Almost half of new mothers and a quarter of new fathers leave full-time STEM careers after adopting or bearing a child, and do not return by the time the child starts school, the study found. While mothers generally leave within the first three years of their first child’s arrival (42%), the fathers stick it out a little longer, with only 15% leaving in the same time period, rising to 23% by the time the child is eight.
The study, which was published in the Proceedings of National Association of Sciences on Feb. 18, is the first systematic, longitudinal examination of the paths of STEM professionals who become parents, and how those paths diverge according to gender. It examined the career trajectories of more than 4,000 scientists and engineers who were employed full-time in a STEM field in 2003 and compared those who had at least one child between 2003 and 2006 with those who remained childless until 2010.
One of the prevailing theories on the gender gap in wages is that it is caused in part by women taking time off to raise families, moving to part-time employment, or declining to uproot a family to get experience in a field office. However, while the differences in this study were striking, they weren’t as surprising as the impact of parenthood in general on STEM careers.
“We were startled by the size of the attrition rates for both new mothers AND new fathers,” wrote Erin Cech, an assistant professor in sociology at the University of Michigan, and one of the study’s authors, in an email. “This indicates to us that navigating caregiving responsibilities alongside STEM careers is not just a ‘mothers’ problem,’ but a STEM workforce problem.”
Overall, the study found 28% of those who become parents leave full-time STEM employment within seven years. Some of them move to part-time employment, while others find work in different fields. Men (18%) were more likely than women (12%) to find another line of work. Almost 15% of mothers left the workforce entirely, and more than 10% stayed in STEM part-time, while very few fathers pursued either of those options.
Interestingly, although engineering and computer science are considered to be especially unfriendly to women, it was what are generally perceived to be the more “female-friendly” life sciences — medicine and biology — where women had the hardest time sticking out. Cech is not quite sure why, but notes that women left the life sciences at just as high a rate as they did engineering.

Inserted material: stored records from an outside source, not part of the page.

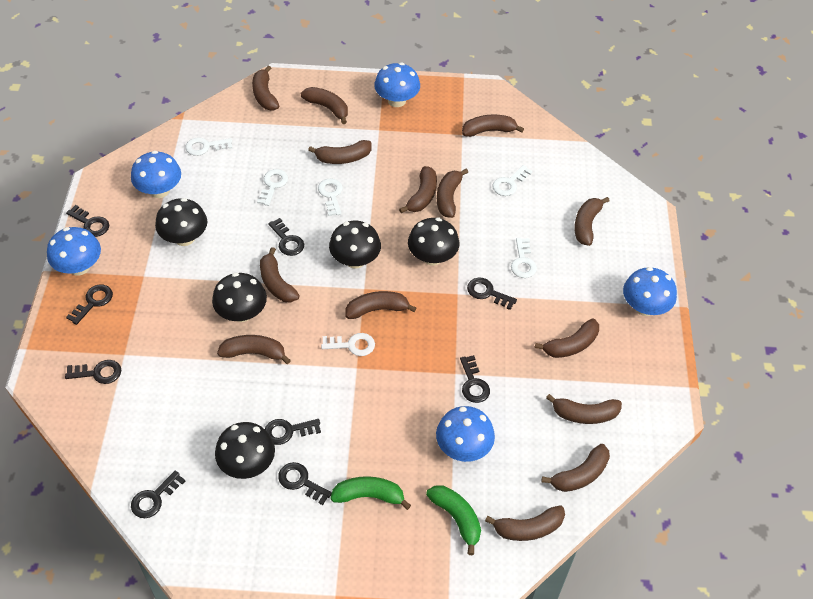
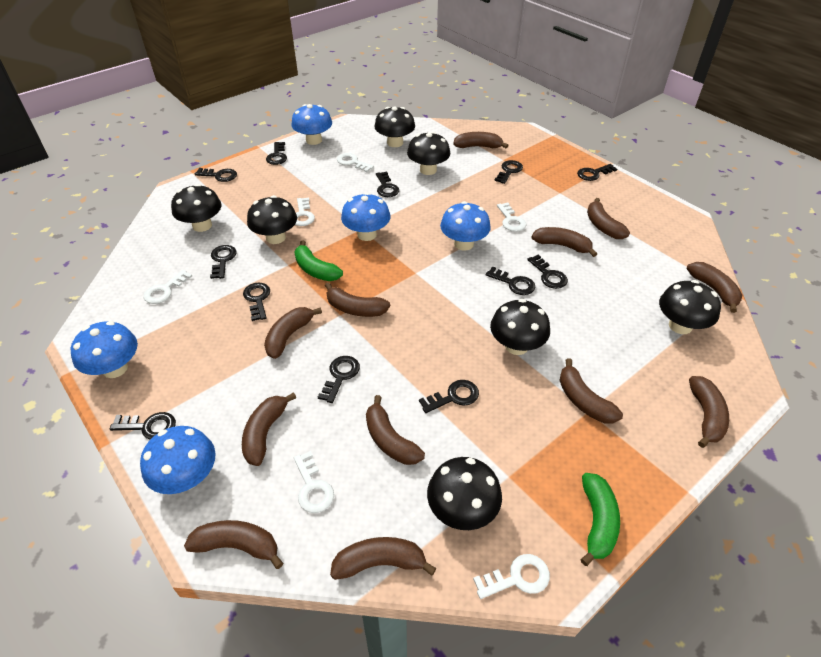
black key: 9 -> 12
black mushroom: 5 -> 7
brown banana: 14 -> 12

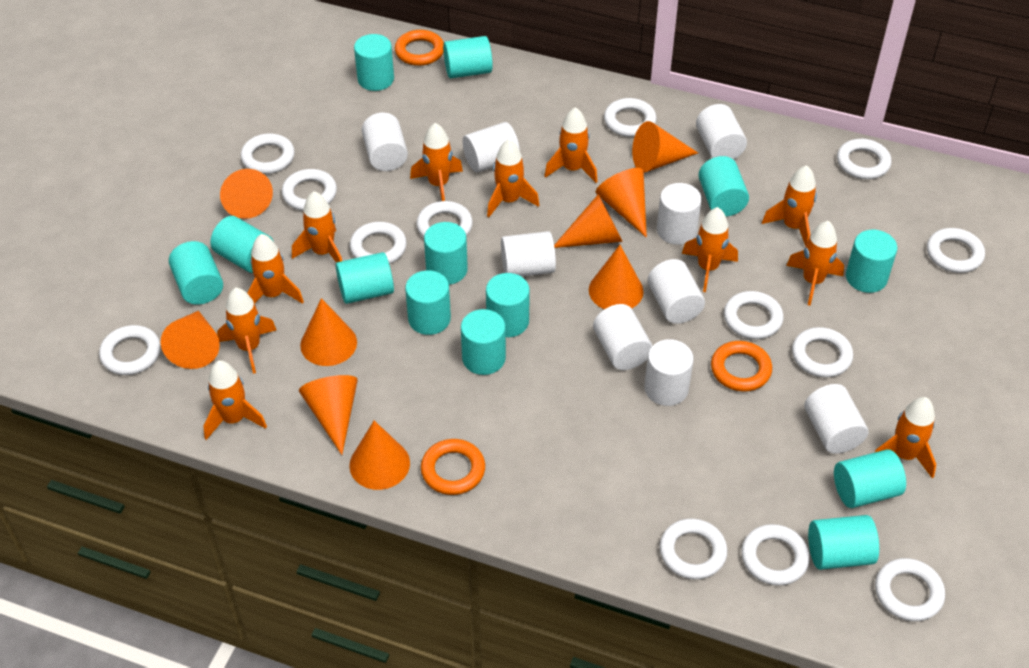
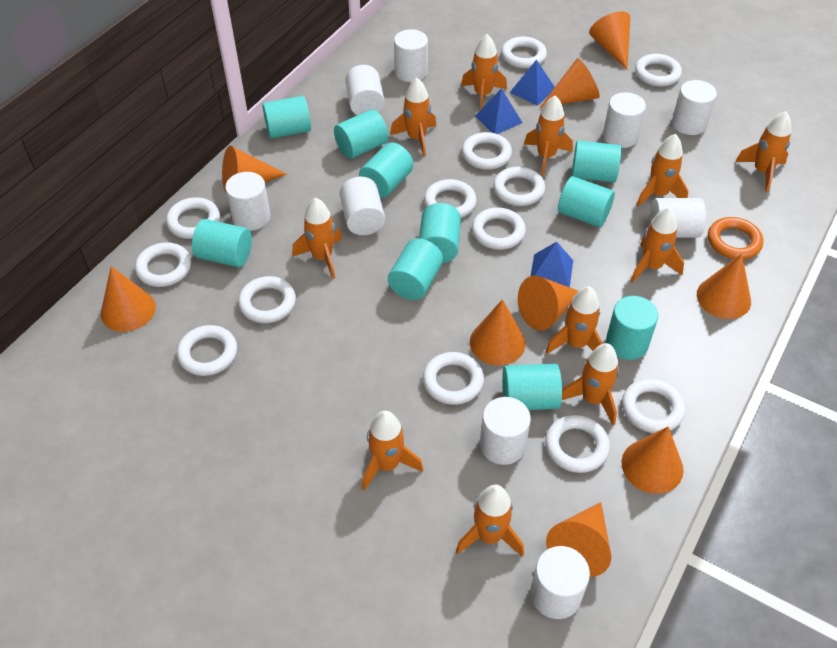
blue pyramid: 0 -> 3
orange ring: 3 -> 1
turquoise cylinder: 13 -> 10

Of course, STEM industries have a reputation of burning out all employees, no matter who they are, but the study found that 49% of parents, and 71% of new mothers, who left STEM for another line of work cited family as the reason for the switch. Moreover, while hard work is a prerequisite for many careers in the trades and the professions, STEM is a level above. Its culture reveres the ability and willingness to put shoulder-to-wheel at all times.
“Qualitative research suggests that the combination of expectations for long work hours with STEM’s cultural expectation of ‘ideal workers’ who put their STEM work above personal responsibilities like caregiving, [make it] particularly challenging for professionals with children,” writes Cech. (“Ideal workers,” according to Cech’s research, are those who put work at the top of the list of their priorities and organize their lives around it.)
The researchers, Cech and Mary Blair-Loy, a sociology professor at University of California, San Diego, call for the usual structural changes that would help new parents be both good employees and good parents, like paid family leave and more flexible work policies, including a measure of schedule control. But they also call for cultural change, particularly in the STEM industry’s with-us-or-agin-us attitude toward parents. While the big tech companies often have family-friendly leave policies, the authors suggest that those with offspring are sometimes regarded as second class citizens upon their return. STEM leaders, they write, need “to confront cultural beliefs that STEM professionals with caregiving responsibilities are less valuable and less committed to their professional work than their colleagues.”